Ekbis

Punya Potensi Besar, Diskusi INDEF Soroti Tantangan dan Strategi Ekspor Komoditas RI ke India

Channel9.id – Jakarta. Institute for Development of Economics and Finance (INDEF) menggelar diskusi bertajuk “Peluang Pasar India Untuk Komoditas Indonesia” untuk membahas peluang, tantangan, dan upaya pemerintah dalam memanfaatkan peluang ekspor komoditas ke India. Para pemangku kebijakan dan pelaku usaha yang hadir dalam diskusi ini menyoroti beberapa tantangan, baik dari dalam negeri maupun pihak India, dalam memaksimalkan potensi ekspor Indonesia di sektor pertanian dan kehutanan ke India.

Direktur Ekspor Produk Pertanian dan Kehutanan Kementerian Perdagangan Farid Amir menyoroti peran penting pemerintah dalam mendukung peningkatan ekspor ke India. Menurutnya, meskipun berbagai hambatan, terutama terkait tarif, pemerintah terus berupaya menanggulangi masalah ini dengan berbagai inisiatif.

“Kami selalu mengembangkan promosi dan misi dagang, baik di dalam maupun luar negeri. Termasuk dengan promosi melalui kerja sama kementerian lain, seperti Kementerian Perindustrian dan Kementerian Pertanian. India memiliki potensi besar, meskipun produk yang diekspor ke sana lebih banyak bersifat curah dan melibatkan perusahaan menengah ke atas,” ujar Farid Amir dalam pemaparannya secara daring, Jumat (27/9/2024).

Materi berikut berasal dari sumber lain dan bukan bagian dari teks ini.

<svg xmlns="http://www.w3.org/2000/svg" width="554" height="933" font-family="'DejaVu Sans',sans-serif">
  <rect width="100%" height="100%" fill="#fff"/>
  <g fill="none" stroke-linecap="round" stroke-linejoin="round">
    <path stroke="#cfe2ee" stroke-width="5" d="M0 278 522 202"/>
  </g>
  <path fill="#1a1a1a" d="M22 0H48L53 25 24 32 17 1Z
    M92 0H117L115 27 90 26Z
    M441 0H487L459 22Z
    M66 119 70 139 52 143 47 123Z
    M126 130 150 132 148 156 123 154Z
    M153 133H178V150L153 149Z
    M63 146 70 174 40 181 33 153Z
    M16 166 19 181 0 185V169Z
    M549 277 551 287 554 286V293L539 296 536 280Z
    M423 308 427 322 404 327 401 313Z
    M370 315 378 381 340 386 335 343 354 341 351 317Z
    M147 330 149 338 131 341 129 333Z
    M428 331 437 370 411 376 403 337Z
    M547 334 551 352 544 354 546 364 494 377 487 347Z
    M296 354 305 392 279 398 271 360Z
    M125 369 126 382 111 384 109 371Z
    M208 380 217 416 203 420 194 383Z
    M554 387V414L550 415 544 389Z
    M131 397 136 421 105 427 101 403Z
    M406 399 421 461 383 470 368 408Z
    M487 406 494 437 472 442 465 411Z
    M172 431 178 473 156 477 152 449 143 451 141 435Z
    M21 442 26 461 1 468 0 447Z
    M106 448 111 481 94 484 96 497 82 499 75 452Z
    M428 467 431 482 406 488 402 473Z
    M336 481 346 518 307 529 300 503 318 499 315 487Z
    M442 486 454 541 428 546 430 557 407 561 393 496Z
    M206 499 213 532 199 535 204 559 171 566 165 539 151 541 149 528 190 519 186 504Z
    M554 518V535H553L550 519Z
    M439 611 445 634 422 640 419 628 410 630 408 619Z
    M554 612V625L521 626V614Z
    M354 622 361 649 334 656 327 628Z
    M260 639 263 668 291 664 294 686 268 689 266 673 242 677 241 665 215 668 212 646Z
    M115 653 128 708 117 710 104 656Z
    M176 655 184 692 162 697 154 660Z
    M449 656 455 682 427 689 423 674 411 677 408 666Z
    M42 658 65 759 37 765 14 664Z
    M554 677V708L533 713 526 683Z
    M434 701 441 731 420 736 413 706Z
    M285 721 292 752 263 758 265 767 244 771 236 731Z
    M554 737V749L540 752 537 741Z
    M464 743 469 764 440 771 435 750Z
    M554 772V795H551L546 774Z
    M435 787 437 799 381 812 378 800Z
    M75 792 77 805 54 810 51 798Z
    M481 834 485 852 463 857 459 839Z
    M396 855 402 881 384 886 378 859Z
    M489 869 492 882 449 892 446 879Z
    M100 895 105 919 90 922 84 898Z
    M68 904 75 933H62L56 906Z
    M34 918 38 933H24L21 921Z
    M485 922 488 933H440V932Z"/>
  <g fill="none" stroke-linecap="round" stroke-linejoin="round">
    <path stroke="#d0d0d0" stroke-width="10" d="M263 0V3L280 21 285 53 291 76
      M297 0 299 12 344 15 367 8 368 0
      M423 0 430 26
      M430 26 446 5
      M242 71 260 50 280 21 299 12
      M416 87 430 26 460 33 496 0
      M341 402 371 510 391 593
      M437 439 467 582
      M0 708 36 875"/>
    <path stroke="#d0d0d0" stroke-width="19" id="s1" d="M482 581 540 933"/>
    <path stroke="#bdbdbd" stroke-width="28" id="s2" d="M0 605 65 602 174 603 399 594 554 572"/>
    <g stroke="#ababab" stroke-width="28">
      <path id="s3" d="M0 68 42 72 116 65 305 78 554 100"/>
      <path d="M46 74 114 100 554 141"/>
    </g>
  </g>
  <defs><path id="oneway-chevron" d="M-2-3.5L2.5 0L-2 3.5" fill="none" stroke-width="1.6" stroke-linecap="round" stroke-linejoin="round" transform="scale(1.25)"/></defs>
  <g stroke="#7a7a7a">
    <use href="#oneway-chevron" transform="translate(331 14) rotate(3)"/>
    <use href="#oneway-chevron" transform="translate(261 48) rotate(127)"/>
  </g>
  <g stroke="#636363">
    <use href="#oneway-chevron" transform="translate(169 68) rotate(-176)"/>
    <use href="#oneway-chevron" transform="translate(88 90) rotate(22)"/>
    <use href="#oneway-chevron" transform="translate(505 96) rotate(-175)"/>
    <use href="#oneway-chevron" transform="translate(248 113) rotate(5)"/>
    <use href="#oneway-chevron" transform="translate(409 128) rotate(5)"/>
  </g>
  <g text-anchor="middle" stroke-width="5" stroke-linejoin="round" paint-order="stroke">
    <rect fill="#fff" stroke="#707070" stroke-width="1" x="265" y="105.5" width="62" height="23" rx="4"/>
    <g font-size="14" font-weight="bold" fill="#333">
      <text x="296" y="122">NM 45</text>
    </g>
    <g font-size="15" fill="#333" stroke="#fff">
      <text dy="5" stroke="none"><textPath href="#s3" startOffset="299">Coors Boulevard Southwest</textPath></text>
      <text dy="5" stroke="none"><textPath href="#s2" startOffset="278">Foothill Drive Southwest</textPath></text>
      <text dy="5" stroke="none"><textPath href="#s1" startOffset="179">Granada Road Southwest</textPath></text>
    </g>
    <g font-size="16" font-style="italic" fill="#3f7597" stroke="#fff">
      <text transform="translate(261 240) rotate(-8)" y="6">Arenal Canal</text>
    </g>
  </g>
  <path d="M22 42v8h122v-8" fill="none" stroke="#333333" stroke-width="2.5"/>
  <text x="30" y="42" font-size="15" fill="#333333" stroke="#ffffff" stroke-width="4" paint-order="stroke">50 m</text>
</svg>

Ia juga menegaskan bahwa pemerintah terus berupaya memanfaatkan perjanjian perdagangan, seperti ASEAN-India Free Trade Area (AIFTA) untuk membuka akses pasar lebih luas bagi komoditas Indonesia.

“Kami sedang meninjau AIFTA dan mengejar PTA (preferential trade agreement/perjanjian perdagangan preferensial) yang lebih menguntungkan bagi produk seperti CPO,” tambahnya.

Di sisi lain, Koordinator Fungsi untuk Wilayah India dan Bhutan Kementerian Luar Negeri (Kemlu) Syafran Haris menjelaskan bahwa salah satu hambatan utama ekspor minyak sawit Indonesia ke India adalah tarif impor yang tinggi.

Ia menuturkan, pada September 2024, India menaikkan pajak impor minyak sawit dari 12,5 persen menjadi 32,5 persen. Hal ini, menurutnya, menambah tantangan bagi Indonesia dalam bersaing dengan negara eksportir minyak nabati lainnya.

“Selain tarif, kampanye negatif mengenai minyak sawit di India juga menjadi tantangan. Minyak sawit dicitrakan sebagai minyaknya orang miskin dan buruk bagi kesehatan, serupa dengan kampanye di Uni Eropa,” jelas Syafran.

Selain hambatan citra, India juga menjalankan program National Mission on Edible Oils – Oil Palm (NMEO-OP) yang bertujuan mengurangi ketergantungan pada impor minyak sawit. Meskipun target peningkatan produksi lokal diperkirakan sulit tercapai, upaya ini tetap menjadi ancaman bagi eksistensi pasar ekspor minyak sawit Indonesia di India.

Dalam menghadapi tantangan tersebut, Farid Amir menekankan pentingnya strategi mitigasi yang melibatkan pemerintah dan pelaku industri. Ia mengatakan, pemerintah Indonesia secara berkala bekerja sama dengan asosiasi minyak nabati India, Solvent Extractors’ Association of India (SEA), dan mengikuti pameran internasional seperti Globoil untuk mempromosikan citra positif minyak sawit Indonesia.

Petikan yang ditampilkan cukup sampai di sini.